*** PROVIDED TEXT ***
“␣;”: A Simply Arited Concatenative Language

This article attempts to formalize “function composition instead of function application” definition of concatenative languages by introducing ␣;, a simple concatenative language based on two operations: composition (f g) and parallel concatenation (f ; g). Assuming that all function have fixed arities, we define concrete semantics of the language and show how to make it Turing-complete.

Among lesser-known programming languages, there're beautiful ones, that change the way you think about programming, and let you express things in a way you couldn't express before.

Concatenative languages allow you to write code in a way, hard or impossible in other languages (except, maybe, FP/FL). A program written in these languages can be readable without having any variables. Concatenative languages represent data flow in a simple and intuitive way, without requiring “.”, “(.) . (.)”, and other cryptic operations. And they achieve that not by complexy, but by simplicity.

Typical code in a concatenative language looks like this:

USING: io kernel sequences
http.client xml xml.data xml.traversal ;

"http://factorcode.org" http-get nip string>xml
"a" deep-tags-named
[ "href" attr ] map
[ print ] each

This code is very similar to unix pipelines, but much more powerful. Fuctions can have any input and output arities, and combinators allow higher order programming.
*** End of PROVIDED TEXT ***
*** RECORDS SHOWN ***
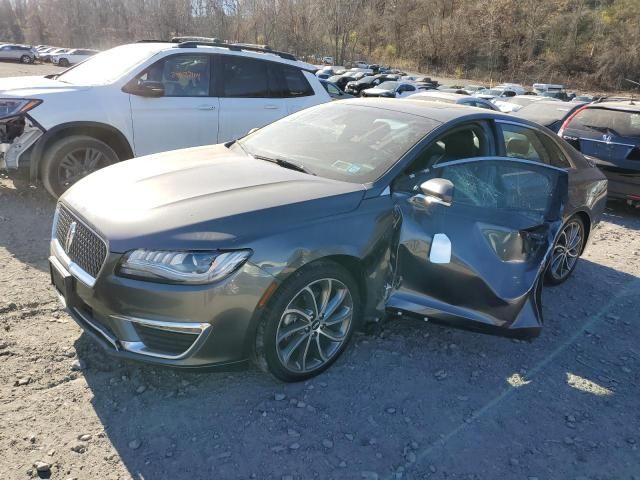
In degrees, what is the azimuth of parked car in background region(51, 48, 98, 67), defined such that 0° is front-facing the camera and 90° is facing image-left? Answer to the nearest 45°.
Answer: approximately 45°

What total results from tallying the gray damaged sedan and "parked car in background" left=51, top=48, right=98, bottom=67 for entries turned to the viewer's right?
0

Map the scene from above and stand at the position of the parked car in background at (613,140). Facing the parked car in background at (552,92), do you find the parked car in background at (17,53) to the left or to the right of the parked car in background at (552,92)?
left

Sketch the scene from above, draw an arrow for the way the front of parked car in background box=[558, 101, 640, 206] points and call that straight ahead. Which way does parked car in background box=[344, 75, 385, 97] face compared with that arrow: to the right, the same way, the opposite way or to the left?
the opposite way

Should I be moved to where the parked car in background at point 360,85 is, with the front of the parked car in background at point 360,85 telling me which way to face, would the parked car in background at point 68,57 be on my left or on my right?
on my right

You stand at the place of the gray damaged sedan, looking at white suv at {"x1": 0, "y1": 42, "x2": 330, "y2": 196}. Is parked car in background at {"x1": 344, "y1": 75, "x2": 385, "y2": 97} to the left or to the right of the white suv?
right

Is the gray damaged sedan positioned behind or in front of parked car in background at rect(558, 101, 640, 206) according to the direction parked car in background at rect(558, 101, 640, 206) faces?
behind

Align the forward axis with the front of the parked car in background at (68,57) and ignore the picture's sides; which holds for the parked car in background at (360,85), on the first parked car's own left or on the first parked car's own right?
on the first parked car's own left

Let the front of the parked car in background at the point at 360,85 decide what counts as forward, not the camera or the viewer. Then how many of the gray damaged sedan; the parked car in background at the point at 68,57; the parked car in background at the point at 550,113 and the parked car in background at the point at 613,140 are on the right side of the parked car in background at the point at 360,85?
1

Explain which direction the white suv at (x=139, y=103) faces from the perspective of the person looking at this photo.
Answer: facing the viewer and to the left of the viewer

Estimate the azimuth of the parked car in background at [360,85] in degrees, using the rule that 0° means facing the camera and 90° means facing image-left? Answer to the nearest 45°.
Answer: approximately 45°

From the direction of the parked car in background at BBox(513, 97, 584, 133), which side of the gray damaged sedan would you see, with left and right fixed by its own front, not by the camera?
back
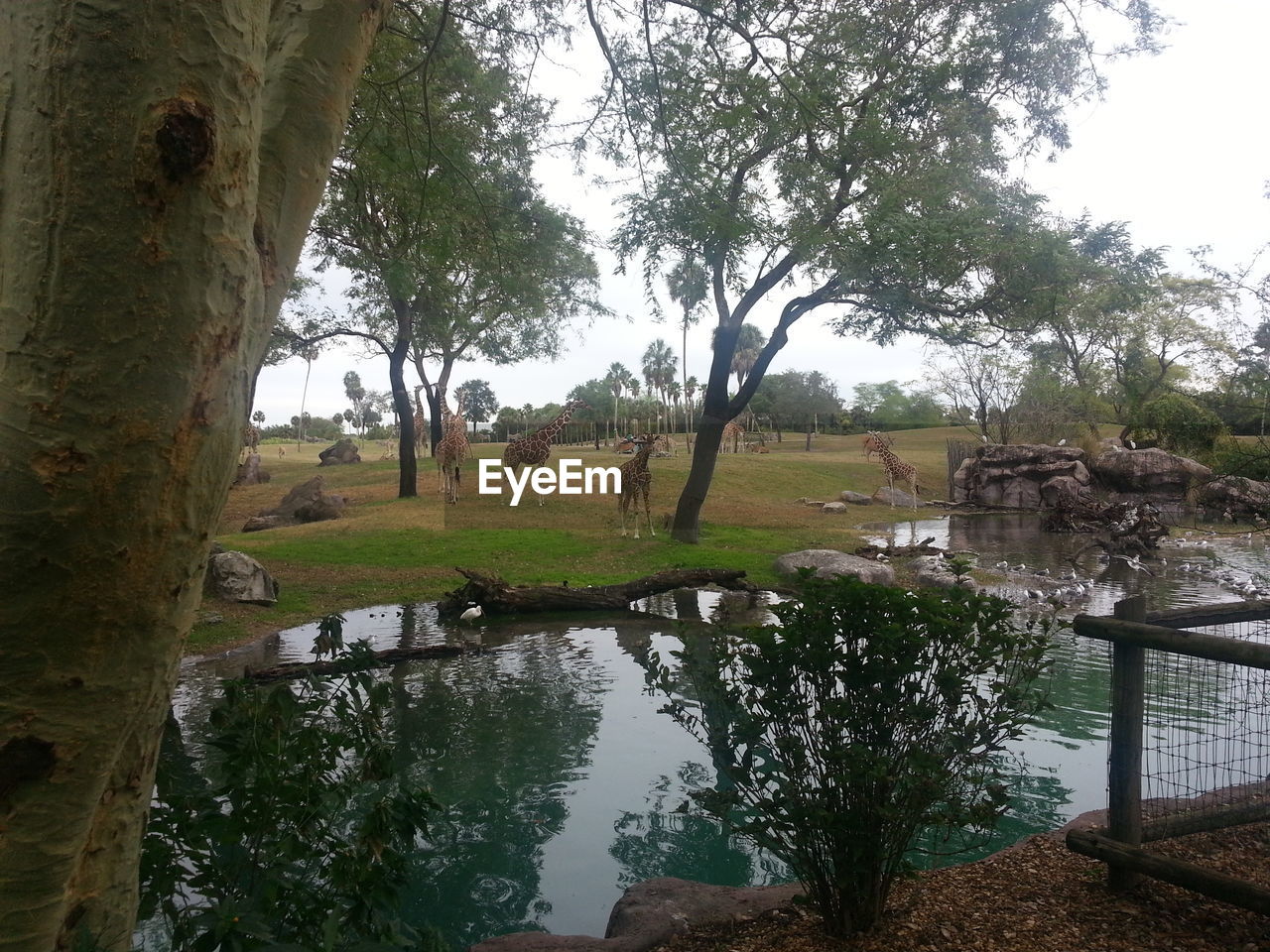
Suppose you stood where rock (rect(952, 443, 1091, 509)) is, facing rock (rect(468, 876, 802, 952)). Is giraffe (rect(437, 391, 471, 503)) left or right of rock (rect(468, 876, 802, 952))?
right

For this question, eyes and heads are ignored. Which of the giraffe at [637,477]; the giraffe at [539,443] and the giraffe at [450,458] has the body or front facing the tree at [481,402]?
the giraffe at [450,458]

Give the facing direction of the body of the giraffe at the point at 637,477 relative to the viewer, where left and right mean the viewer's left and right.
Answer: facing the viewer and to the right of the viewer

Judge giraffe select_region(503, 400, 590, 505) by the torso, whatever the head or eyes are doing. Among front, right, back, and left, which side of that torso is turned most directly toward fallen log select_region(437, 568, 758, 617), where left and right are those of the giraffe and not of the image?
right

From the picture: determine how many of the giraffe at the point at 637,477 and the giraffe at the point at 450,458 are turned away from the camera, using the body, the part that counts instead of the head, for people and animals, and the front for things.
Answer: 1

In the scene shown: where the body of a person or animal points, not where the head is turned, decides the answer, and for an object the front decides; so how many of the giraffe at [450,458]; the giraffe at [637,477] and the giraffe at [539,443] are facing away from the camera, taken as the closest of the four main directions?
1

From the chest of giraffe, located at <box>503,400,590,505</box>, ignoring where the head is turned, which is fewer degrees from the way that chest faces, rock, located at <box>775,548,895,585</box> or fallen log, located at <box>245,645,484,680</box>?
the rock

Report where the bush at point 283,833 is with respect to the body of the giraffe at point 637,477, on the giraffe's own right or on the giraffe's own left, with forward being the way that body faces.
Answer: on the giraffe's own right

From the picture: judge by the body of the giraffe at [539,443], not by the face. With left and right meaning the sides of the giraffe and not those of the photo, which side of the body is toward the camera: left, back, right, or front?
right

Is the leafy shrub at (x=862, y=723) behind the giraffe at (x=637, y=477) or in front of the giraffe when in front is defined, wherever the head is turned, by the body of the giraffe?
in front

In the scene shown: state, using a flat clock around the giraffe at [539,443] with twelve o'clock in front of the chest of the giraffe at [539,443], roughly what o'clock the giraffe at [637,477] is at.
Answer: the giraffe at [637,477] is roughly at 2 o'clock from the giraffe at [539,443].

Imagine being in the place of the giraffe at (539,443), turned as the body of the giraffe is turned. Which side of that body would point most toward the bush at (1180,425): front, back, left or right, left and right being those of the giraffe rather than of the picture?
front

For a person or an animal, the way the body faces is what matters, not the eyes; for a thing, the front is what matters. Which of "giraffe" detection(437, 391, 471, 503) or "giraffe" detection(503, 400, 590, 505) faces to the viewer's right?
"giraffe" detection(503, 400, 590, 505)

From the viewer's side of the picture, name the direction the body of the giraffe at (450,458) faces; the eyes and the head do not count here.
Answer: away from the camera

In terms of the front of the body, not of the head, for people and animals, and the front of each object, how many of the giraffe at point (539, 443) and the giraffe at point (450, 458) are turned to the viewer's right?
1
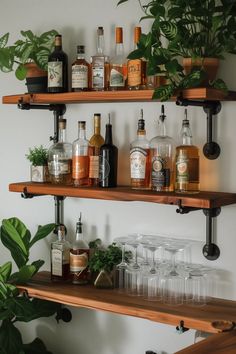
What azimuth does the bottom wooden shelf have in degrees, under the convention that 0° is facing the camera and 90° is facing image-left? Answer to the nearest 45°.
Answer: approximately 45°
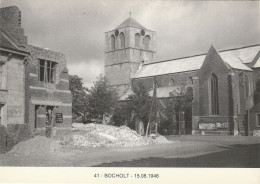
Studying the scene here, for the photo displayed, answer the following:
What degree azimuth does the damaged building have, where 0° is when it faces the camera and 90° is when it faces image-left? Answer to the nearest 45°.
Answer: approximately 315°

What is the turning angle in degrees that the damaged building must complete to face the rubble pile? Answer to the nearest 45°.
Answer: approximately 45° to its left
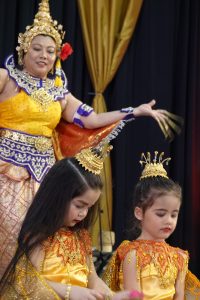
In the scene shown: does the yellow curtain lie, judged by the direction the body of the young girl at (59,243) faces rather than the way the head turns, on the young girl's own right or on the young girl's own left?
on the young girl's own left

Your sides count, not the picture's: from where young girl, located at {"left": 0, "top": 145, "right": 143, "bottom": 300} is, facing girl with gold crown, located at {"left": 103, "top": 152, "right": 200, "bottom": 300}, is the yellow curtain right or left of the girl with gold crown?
left

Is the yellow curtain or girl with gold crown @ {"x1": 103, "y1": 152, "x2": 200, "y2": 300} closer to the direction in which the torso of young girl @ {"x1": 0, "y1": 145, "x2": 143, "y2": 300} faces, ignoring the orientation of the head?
the girl with gold crown

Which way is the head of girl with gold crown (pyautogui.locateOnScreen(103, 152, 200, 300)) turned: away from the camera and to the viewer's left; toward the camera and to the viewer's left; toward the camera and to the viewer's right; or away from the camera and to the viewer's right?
toward the camera and to the viewer's right

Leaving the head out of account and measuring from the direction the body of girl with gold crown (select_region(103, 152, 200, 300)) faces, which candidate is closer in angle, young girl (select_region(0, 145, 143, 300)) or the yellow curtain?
the young girl

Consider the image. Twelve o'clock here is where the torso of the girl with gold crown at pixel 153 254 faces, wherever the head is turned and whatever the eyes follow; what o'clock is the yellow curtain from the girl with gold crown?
The yellow curtain is roughly at 7 o'clock from the girl with gold crown.

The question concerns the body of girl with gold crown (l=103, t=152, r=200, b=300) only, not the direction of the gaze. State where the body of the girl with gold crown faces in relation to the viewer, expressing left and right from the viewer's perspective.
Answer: facing the viewer and to the right of the viewer

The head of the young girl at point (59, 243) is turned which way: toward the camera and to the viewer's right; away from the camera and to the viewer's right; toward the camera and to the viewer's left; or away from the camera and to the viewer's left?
toward the camera and to the viewer's right

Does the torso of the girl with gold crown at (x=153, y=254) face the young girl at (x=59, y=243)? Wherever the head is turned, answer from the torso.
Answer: no

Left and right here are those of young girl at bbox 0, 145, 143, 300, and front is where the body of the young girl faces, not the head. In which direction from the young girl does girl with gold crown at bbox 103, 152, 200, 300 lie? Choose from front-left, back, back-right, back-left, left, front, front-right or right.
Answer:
*** End of RECORDS SHOWN ***
**HOW TO COMPLETE THIS TASK**
Write out everything in the concatenative-language article from "Among lesser-known programming" down to "but by simplicity.".

**ANSWER TO THIS TASK**
Among lesser-known programming languages, there're beautiful ones, that change the way you think about programming, and let you express things in a way you couldn't express before.

Concatenative languages allow you to write code in a way, hard or impossible in other languages (except, maybe, FP/FL). A program written in these languages can be readable without having any variables. Concatenative languages represent data flow in a simple and intuitive way, without requiring “.”, “(.) . (.)”, and other cryptic operations. And they achieve that not by complexy, but by simplicity.